Voorwaarden voor gedragsverandering
Om gedrag te veranderen moet je aan de volgende voorwaarden voldoen:
- openstaan voor informatie;
- de informatie begrijpen, kunnen onthouden en zo nodig toepassen;
- gemotiveerd zijn om iets met die informatie te doen, ermee te gaan werken;
- daadwerkelijk in staat zijn om er iets mee te doen.
Openstaan voor informatie: Het heeft pas nut om informatie te geven over ander gedrag als men er voor open staat om gedrag te willen veranderen. Bij het geven van de informatie is het belangrijk dat er rust is. Dus dat je niet afgeleid wordt door bijv. de telefoon. Een rustige positieve houding en een luisterend oor helpt bij het geven van informatie. Een goede sfeer is belangrijk voor een vertrouwensrelatie.
Informatie begrijpen: pas je taalgebruik aan de persoon die het gedrag gaat veranderen.
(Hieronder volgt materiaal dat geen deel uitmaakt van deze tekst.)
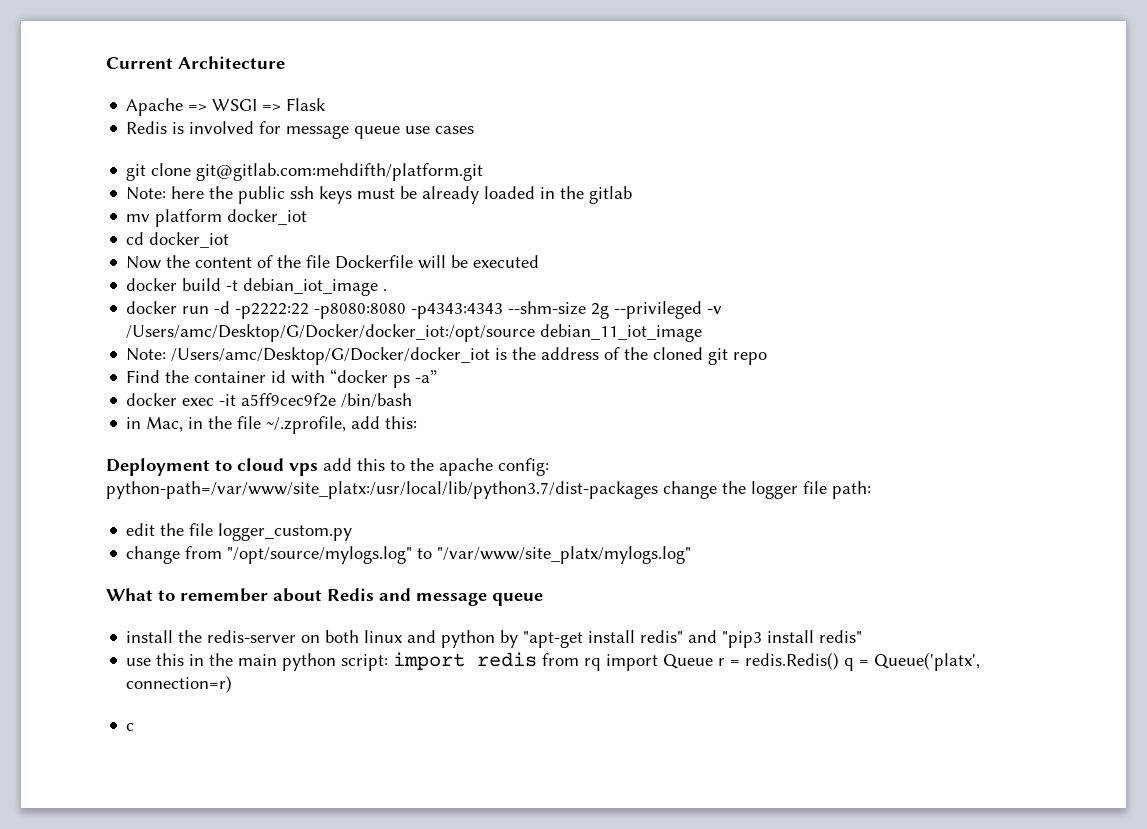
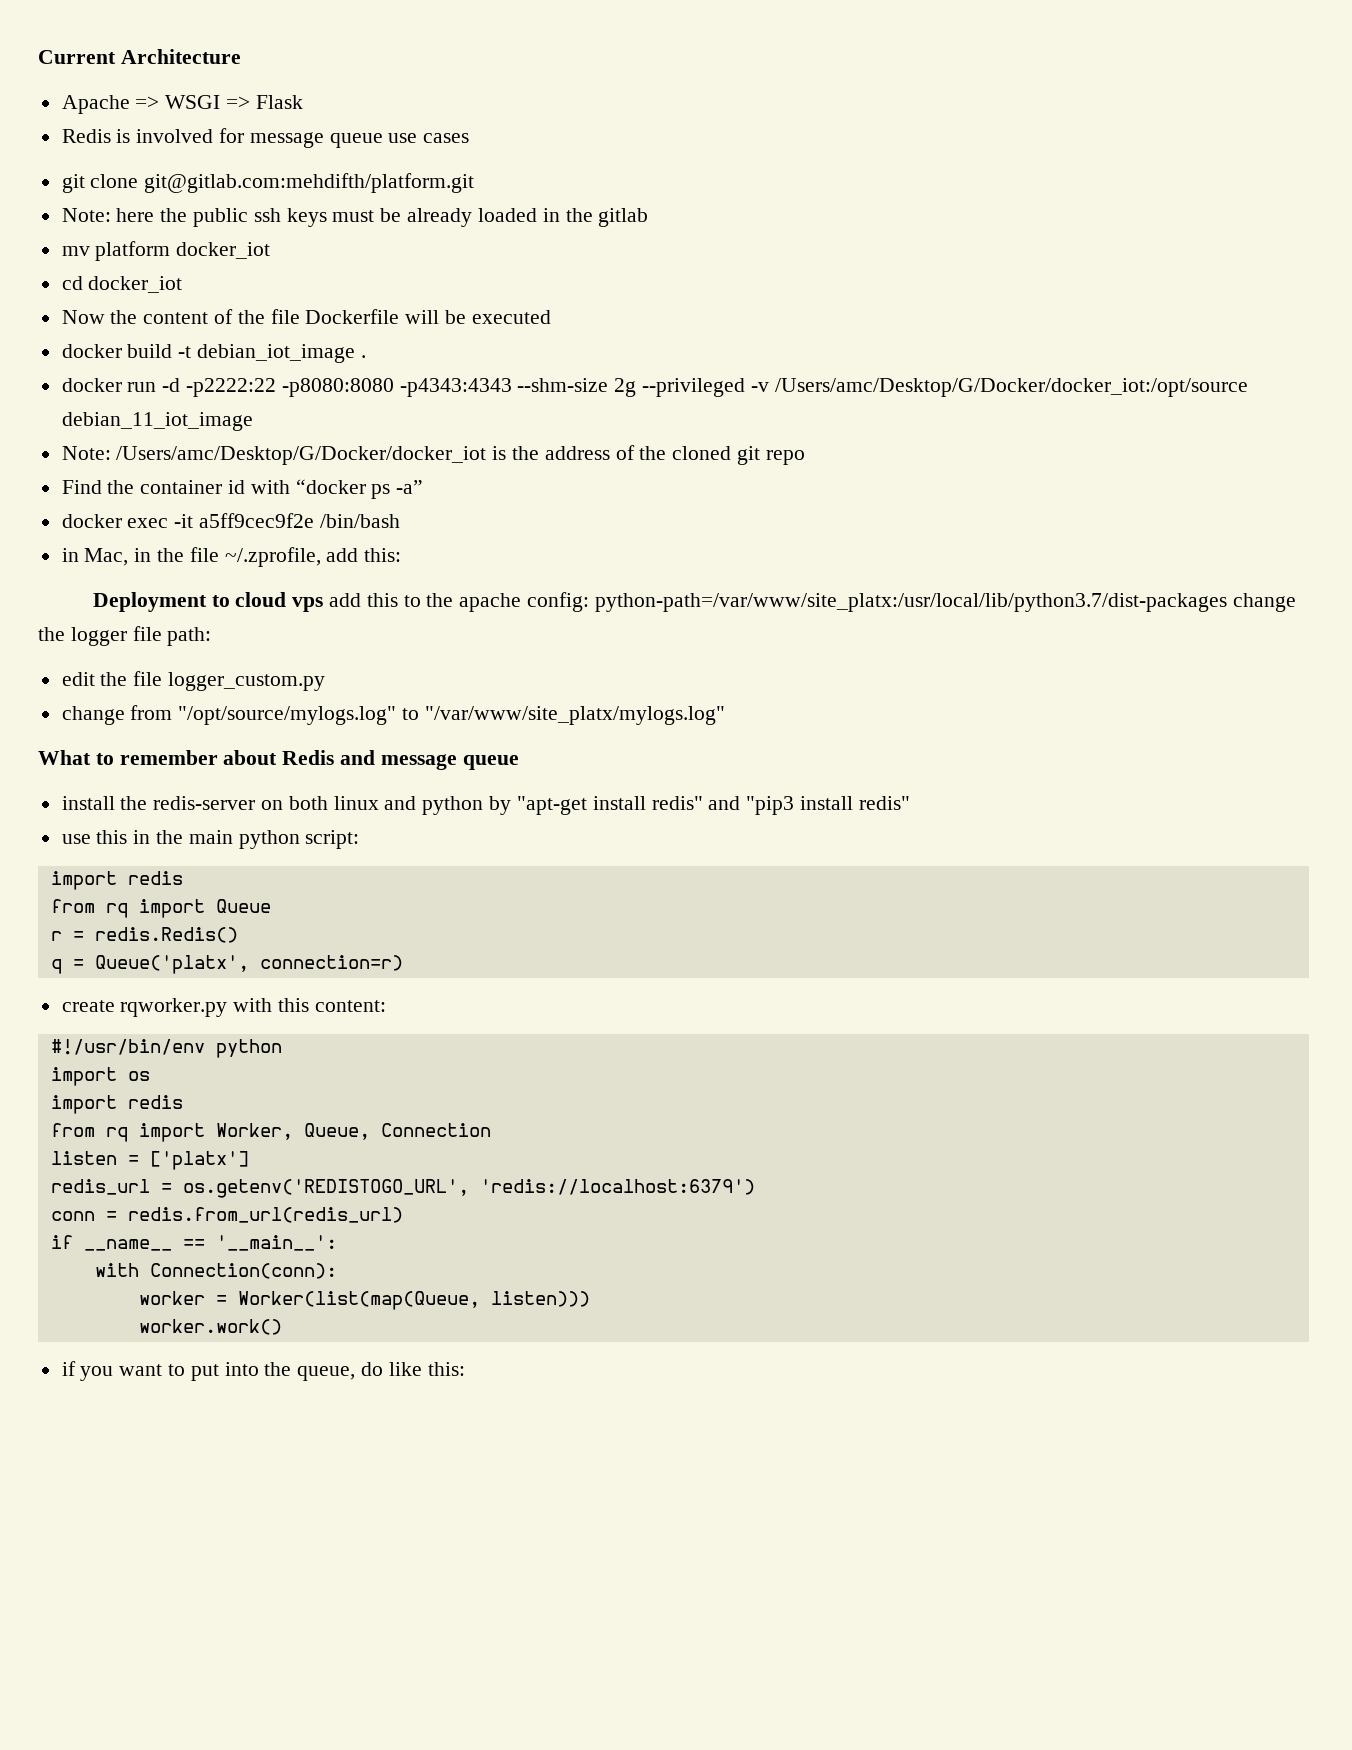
[393,652,538,670] import redis -> [50,871,183,890] // import redis //
(714, 661) none -> (271, 906) //
(840, 661) none -> (238, 935) //
[126,723,135,731] c -> [61,998,386,1017] [50,1039,282,1058] [50,1067,150,1086] [50,1095,183,1114] [50,1123,491,1142] [50,1151,249,1170] [50,1179,755,1198] [50,1207,403,1223] [50,1235,337,1251] [94,1263,337,1279] [138,1291,590,1310] [138,1319,282,1335] [61,1361,465,1381] create rqworker.py with this content: // #!/usr/bin/env python // import os // import redis // from rq import Worker, Queue, Connection // listen = ['platx'] // redis_url = os.getenv('REDISTOGO_URL', 'redis://localhost:6379') // conn = redis.from_url(redis_url) // if __name__ == '__main__': // with Connection(conn): // worker = Worker(list(map(Queue, listen))) // worker.work() // if you want to put into the queue, do like this:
Gebruik geen vaktaal en controleer steeds bij de ander of hij/zij je begrijpt. Geef ook niet te veel informatie in één keer, men moet het kunnen onthouden. Nodig de ander uit om vragen te stellen om de informatie duidelijk te krijgen. Een folder of een filmpje kan je informatie ondersteunen.
Motivatie om iets met de informatie te doen: Vraag of de informatie zin heeft gehad en of men bereidt is om het gedrag te willen veranderen. Als iemand het gedrag niet wil veranderen vraag dan naar de motivatie dat men dat niet wil. Je kunt dan nog wel samen kijken naar alternatieven die minder effectief zijn, maar toch het gedrag positief kunnen beinvloeden.
Daadwerkelijk in staat zijn om er iets mee te doen: Als het advies duidelijk is dan kan men bezig het gedrag te gaan veranderen. Je coached en stimuleert de ander om de gedragsverandering in te zetten en te ondersteunen.